Instructions to follow:
Repeat each entry word for word. Leave any images out of the copy.

Extracted data entries:
* * * * * * *

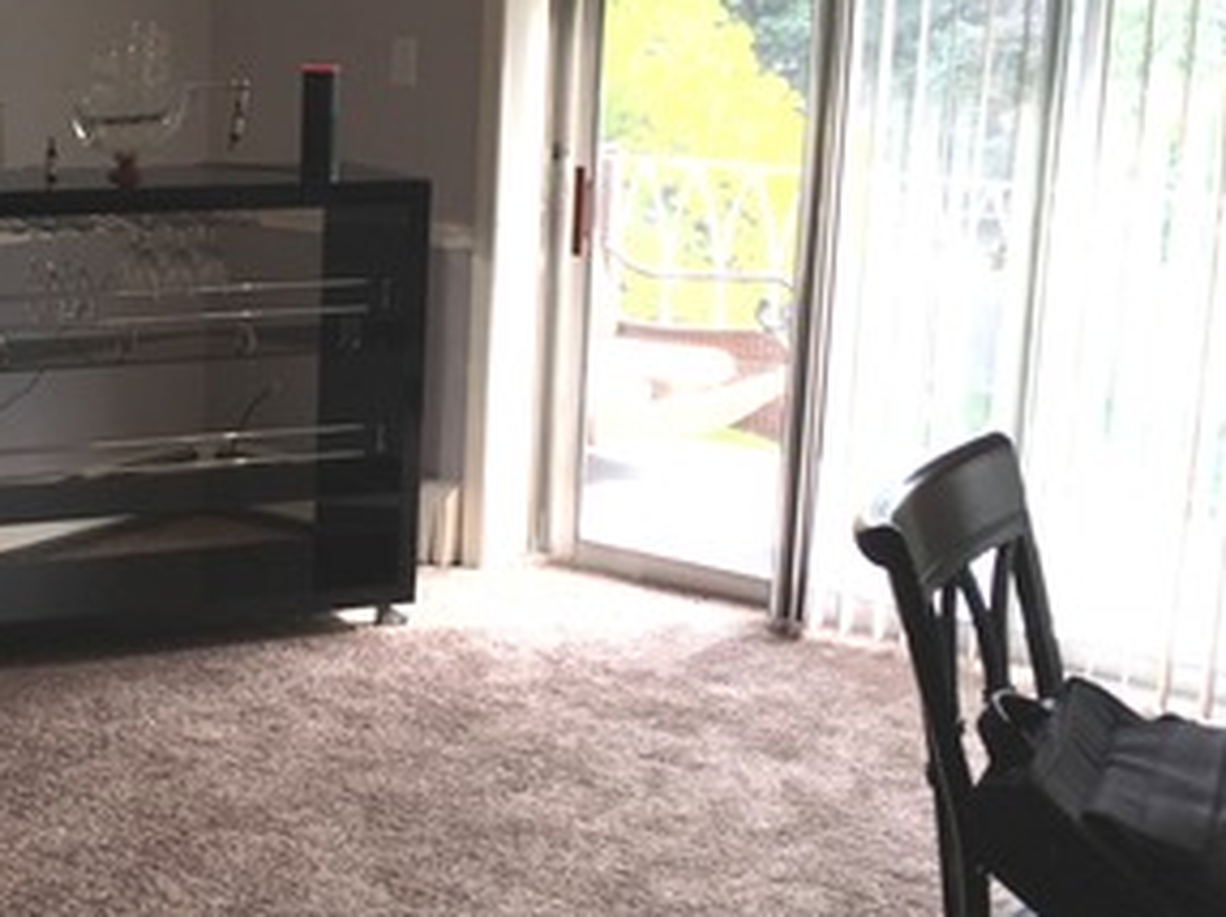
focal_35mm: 65
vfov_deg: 22.5
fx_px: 2300
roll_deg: -0.6
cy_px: 399
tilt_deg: -10.9
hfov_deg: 28.7
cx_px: 124
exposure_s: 1/69
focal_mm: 4.15
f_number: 2.2
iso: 25
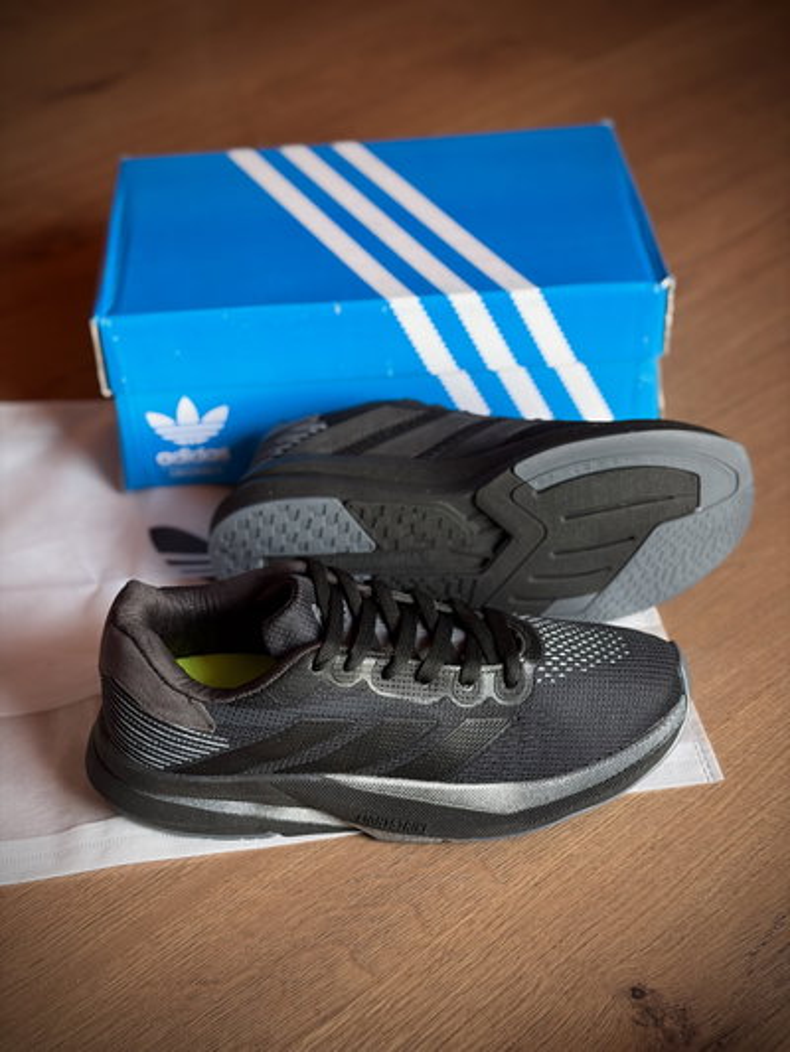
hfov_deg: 28.0
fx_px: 1582
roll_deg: +4.1
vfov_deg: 36.8
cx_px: 395
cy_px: 526
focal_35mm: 52
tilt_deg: -39.1
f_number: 1.6
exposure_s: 1/60
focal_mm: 5.96
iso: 125
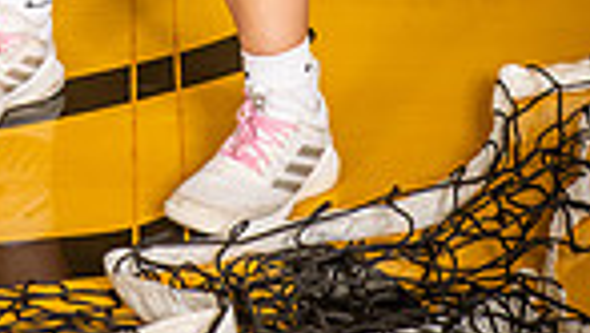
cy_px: -481
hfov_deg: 12.2
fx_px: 2756
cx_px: 100
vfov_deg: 6.6
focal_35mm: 176
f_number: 7.1
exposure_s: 1/320
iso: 800
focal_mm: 55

* * * * * * *

Answer section:
focal_35mm: 65
vfov_deg: 22.5
fx_px: 2300
roll_deg: -0.6
cy_px: 399
tilt_deg: -10.9
hfov_deg: 28.7
cx_px: 124
exposure_s: 1/69
focal_mm: 4.15
f_number: 2.2
iso: 25
hfov_deg: 28.0
fx_px: 1582
roll_deg: +4.1
vfov_deg: 36.8
cx_px: 395
cy_px: 526
focal_35mm: 52
tilt_deg: -39.1
f_number: 1.6
exposure_s: 1/60
focal_mm: 5.96
iso: 125
cy_px: -481
hfov_deg: 12.2
fx_px: 2756
cx_px: 100
vfov_deg: 6.6
focal_35mm: 176
f_number: 7.1
exposure_s: 1/320
iso: 800
focal_mm: 55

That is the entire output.